◆ Testo fornito ◆
....
Simeon Alev: Ho accennato alla relazione guru-discepolo a causa di un passaggio della biografia nel quale lei racconta come Krishnamurti, dopo quindici anni, avesse cominciato a esercitare su Bohm una certa pressione affinché egli cominciasse a cambiare: cosa che, normalmente, sarebbe sembrata consona al suo ruolo di maestro spirituale. Ma, poiché anche lei suggerisce che Bohm nutrì delle riserve per ciò che vedeva accadere intorno a Krishnamurti, forse si trattò più che altro di uno scambio di accuse.

David Peat: Di nuovo, è difficile da dire. Ho parlato con persone che erano nella cerchia intima di Krishnamurti, secondo le quali questo tipo di rottura si era verificata più volte. È come se le persone frequentassero Krishnamurti per molti anni, fino a quando lui sembrava quasi attaccarle e provocarle. A un certo punto, Krishnamurti sentiva il bisogno di provocare anche persone con cui si sentiva a suo agio e cui permetteva di stargli vicino. In questo senso, quando sfidò Dave su se stesso e i suoi condizionamenti, la cosa probabilmente assomigliò molto a una relazione guru-discepolo; all’improvviso tutto era cambiato.

Simeon Alev: Questo deve essere stato piuttosto sconvolgente per David Bohm.

David Peat: Secondo le informazioni raccolte, sì. Ma sono cose difficile da determinare con certezza, perché tutti coloro che li circondavano avevano dei forti interessi. Secondo alcuni, Dave era molto importante per Krishnamurti; altri, invece, sarebbero stati più felici se Dave non avesse avuto nulla a che fare con lui. Questi ultimi avevano la sensazione che egli stesse in un certo senso contaminando l’immagine di Krishnamurti, che lo stava spingendo a parlare in maniera troppo occidentale, intellettuale e razionale, a scapito della poesia. Alcuni sentirono questo: che la poesia si stava perdendo. Ma forse non vedevano la poesia insita in David Bohm.

La scienza di Bohm

Simeon Alev: Quali erano alcune delle principali idee di Bohm che lo resero una figura di primo piano nel processo di avvicinamento tra la scienza e la spiritualità?

David Peat: Dave avvertiva che la scienza non doveva staccarsi dalla vita di tutti i giorni, diventando qualcosa di astratto che aveva a che fare soltanto con la meccanica. Sentiva, piuttosto, che l’universo stesso è in certo senso uno specchio delle nostre strutture basilari come esseri umani e della nostra relazione con il trascendente. Questa fu la chiave di tutto il suo pensiero. Così, quando cominciò a sviluppare la sua teoria dell’ordine sottinteso, sentì che essa non riguardava soltanto la struttura della materia, ma anche quella della coscienza, perché ogni cosa riflette se stessa. Persino il suo primo lavoro sul plasma sopraggiunse non tanto attraverso lo studio degli atomi e degli elettroni – cosa che naturalmente fece – quanto grazie al dilemma fondamentale dell’individuo e della collettività: può un individuo essere libero all’interno una società, portandovi allo stesso tempo il suo contributo? Anche qui, vide che i dilemmi di base degli esseri umani riguardo il libero arbitrio e gli obblighi verso la società sono, in qualche modo, riflessi nella struttura stessa dell’universo. A questo proposito, egli ebbe una visione (credo mentre viveva in Brasile): l’universo era un insieme di sfere di argento, ognuna delle quali rifletteva le altre, inclusa se stessa; una sorta di infinita riflessività dell’universo nella quale ogni parte era contenuta in tutte le altre.
....
◆ Compito 1 ◆
Riassumi in due frasi l'intervista su Bohm e Krishnamurti.
◆ Compito 2 ◆
Per favore, cita dall'intervista su Bohm e Krishnamurti il passo che comincia con "David Peat: Di" e prosegue fino a "per David Bohm.".
Basati soltanto sull'intervista su Bohm e Krishnamurti.

◆ Contenuto del dataset ◆
....
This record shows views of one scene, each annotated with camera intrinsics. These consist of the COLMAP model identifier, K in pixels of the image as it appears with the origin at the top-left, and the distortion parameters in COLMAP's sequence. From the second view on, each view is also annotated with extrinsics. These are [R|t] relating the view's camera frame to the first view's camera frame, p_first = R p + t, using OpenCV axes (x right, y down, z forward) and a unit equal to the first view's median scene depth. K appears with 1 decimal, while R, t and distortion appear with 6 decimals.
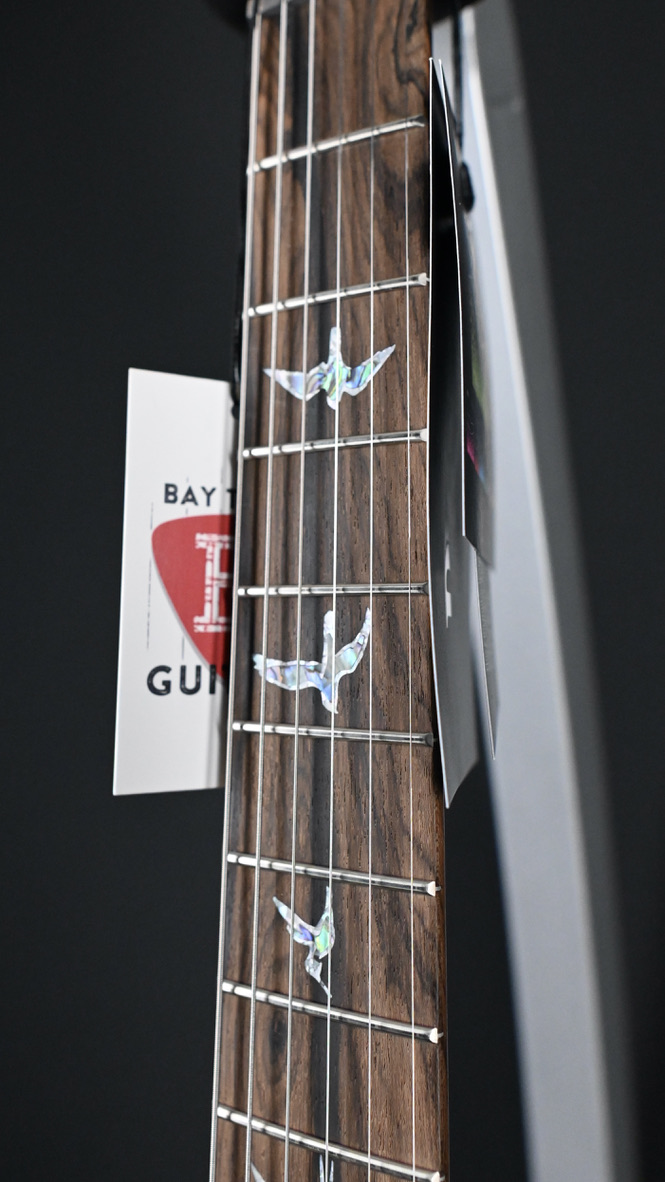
lens RADIAL K [[792.4, 0, 330.5], [0, 792.4, 570.1], [0, 0, 1]] dist [0.003935, -0.001775]
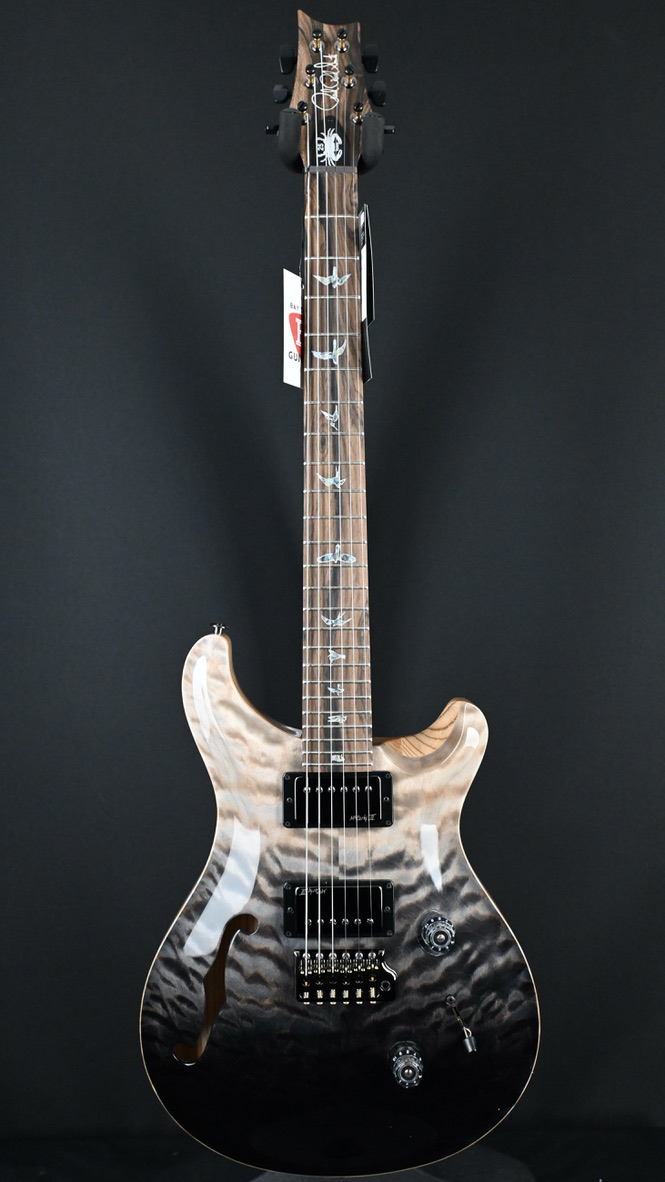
lens RADIAL K [[792.4, 0, 330.5], [0, 792.4, 570.1], [0, 0, 1]] dist [0.003935, -0.001775]
pose [[0.919651, 0.000682, 0.392737, -1.538051], [-0.023433, 0.998312, 0.053138, 0.966860], [-0.392038, -0.058071, 0.918114, -2.626807]]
....
◆ Risposta al compito 1 ◆
Secondo Peat, Krishnamurti finiva per provocare anche le persone a lui vicine, e quando sfidò Bohm sui suoi condizionamenti il loro rapporto assomigliò a una relazione guru-discepolo, mentre alcuni nella sua cerchia ritenevano che Bohm lo spingesse a parlare in maniera troppo occidentale e razionale, a scapito della poesia. Bohm riteneva che la scienza non dovesse staccarsi dalla vita di tutti i giorni e che l'universo rispecchiasse le strutture basilari degli esseri umani, tanto che la sua teoria dell'ordine sottinteso riguardava sia la struttura della materia sia quella della coscienza.

◆ Risposta al compito 2 ◆
David Peat: Di nuovo, è difficile da dire. Ho parlato con persone che erano nella cerchia intima di Krishnamurti, secondo le quali questo tipo di rottura si era verificata più volte. È come se le persone frequentassero Krishnamurti per molti anni, fino a quando lui sembrava quasi attaccarle e provocarle. A un certo punto, Krishnamurti sentiva il bisogno di provocare anche persone con cui si sentiva a suo agio e cui permetteva di stargli vicino. In questo senso, quando sfidò Dave su se stesso e i suoi condizionamenti, la cosa probabilmente assomigliò molto a una relazione guru-discepolo; all’improvviso tutto era cambiato.

Simeon Alev: Questo deve essere stato piuttosto sconvolgente per David Bohm.